What about the idea that Apple is refreshing its line with LED backlighting, and if a consumer knew that Macworld was coming up, might that be a likely reason for an iMac sales slowdown -- a simple product refresh cycle? Baker didn't think so.

"While we may see a one-month, semi-freeze on buying as Mac buyers wait for the new products, we are now in our fourth month of weak sales and our second month of double digit year-over-year declines -- people aren't that prescient, nor are they that patient," he explained.

Baker also noted that there has been very little public speculation or discussion about the next revision of the iMac line -- certainly it's been nowhere near the level of MacBook speculation.

"Everyone knew MacBooks were going to be refreshed, but we didn't see this level of slowdown there," Baker added.

Last Gift of 2008

The iPhone Dev Team is promising a software unlock for the iPhone 3G by the end of 2008, which is different from the already provided jailbreak.
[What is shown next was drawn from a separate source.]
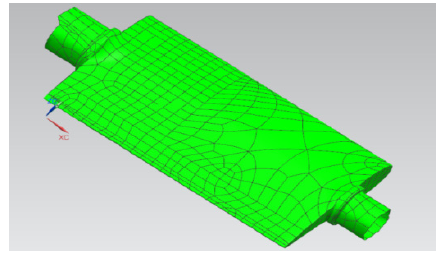
Figure 2. Guide vane surface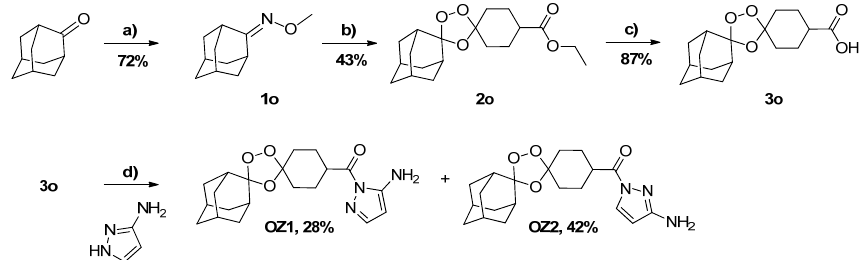
Figure 1. Structures of: ( A ) 1,2,4 ‐ trioxolane LC95 [5], 1,2,4,5 ‐ tetraoxane LC140 [1], and pyrazole derivative 3i [17], with known antileishmanial activity; and ( B ) 1,2,4 ‐ trioxolane ‐ 3(5)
The software unlock will let iPhone 3G owners use the device on the mobile network of their choice.

"There are ways to manipulate the SIM card that comes with the iPhone 3G to use it on the network of your choice, but that's not something the average person should try at home," reported Tom Krazit on Cnet.

Reacting to the news, reader pu2006 asked, "Correct me if I'm wrong. But for U.S. users, isn't this kind of a non-event? Is there any other nationwide GSM provider that offers 3G in the bands that the iPhone 3G supports?"

The answer?

"Yeah, it's basically a non-event except for those U.S. users who might want to travel internationally with their iphone and use local SIMs. Or those U.S. users who might want to get an iphone without being locked into an automatic data plan from AT&T and instead use the cheaper data plan they were using with their 'old' 3g phones. Lots of reasons ... none particularly earth-shattering for the average person but just having the choice is a Good Thing (tm)," texaslabrat explained.